Price’s block grant proposal in his 2017 FYB does not detail if any specific groups of people will still automatically qualify for Medicaid, such as pregnant women, or what required benefits must remain, such as primary care. Therefore, it is currently difficult to predict how this change in federal funding would affect health system and health provider reimbursement. However, providers should expect a continued emphasis on efficiency and necessity in delivering care, especially if overall funding for Medicaid programs is cut, since states will have less money to cover certain benefits and inevitably reduce the amount individuals covered, as well.

  1. Medicare quality and payment measures will be updated.

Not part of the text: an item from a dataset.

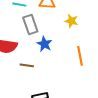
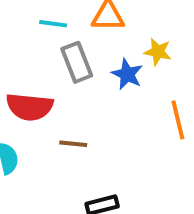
blue star: (44, 44) -> (127, 74), moved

EPFA requires the Secretary of HHS to submit a proposal to Congress detailing a formalized process for the development of performance-based quality measures that could be applied to physicians’ services for Medicare. While EPFA gives no details regarding the proposal’s specific requirements, it does state that the proposal must be in agreement with the Physician Consortium for Performance Improvement and must utilize measures agreed upon by each specialty organization. Additionally, Price voted in favor of the Medicare Access and CHIP Reauthorization Act (MACRA), which put Medicare payment for physician services on the value-based track. However, Price has recently criticized the law’s reporting requirements as too burdensome for physicians and stated the process should be streamlined. Price is likely to continue to delay MACRA’s implementation as a result, to give physicians enough time to be prepared for the new requirements.

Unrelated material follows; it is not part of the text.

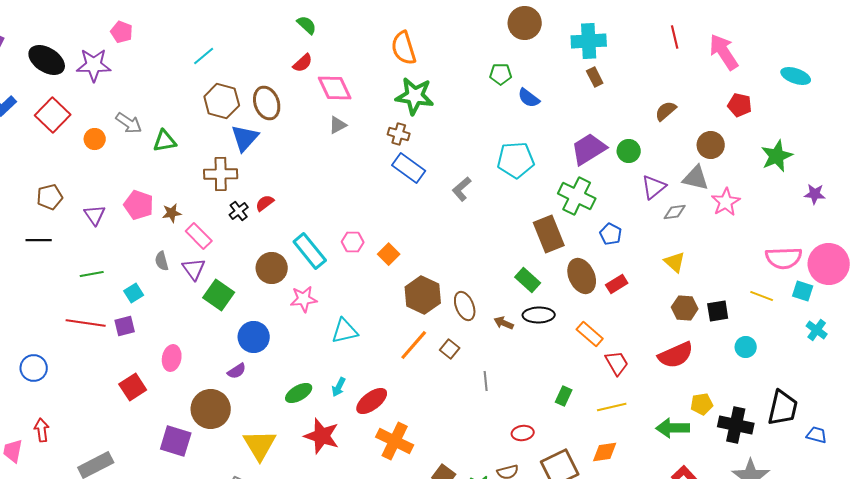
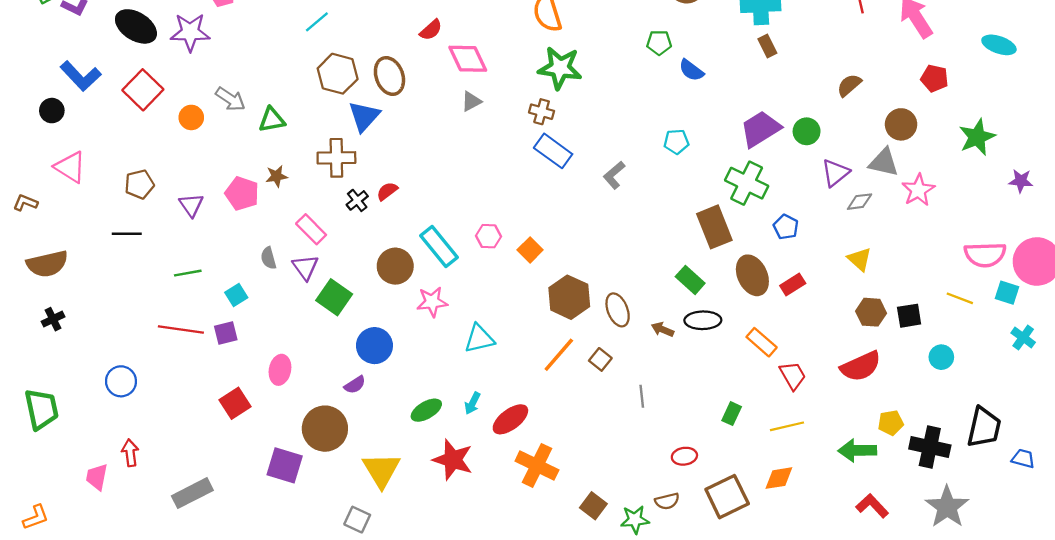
cyan pentagon: (516, 160) -> (676, 142), size x0.6
brown star: (172, 213) -> (277, 176), moved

Furthermore, while not explicitly outlined in EPFA or his 2017 FYB, Price has been vocal about the direction that the Center for Medicare & Medicaid Innovation (CMMI) has taken payment initiatives. Price wrote a letter to acting CMS Administrator Andrew Slavitt to protest the mandatory bundled-payment model for hip and knee replacements, a proposed Medicare Part B drug payment model and a cardiac bundled-payment model. Price has stated that CMMI has exceeded its authority and should defer more to Congress.

DISCLAIMER: Because of the generality of this update, the information provided herein may not be applicable in all situations and should not be acted upon without specific legal advice based on particular situations.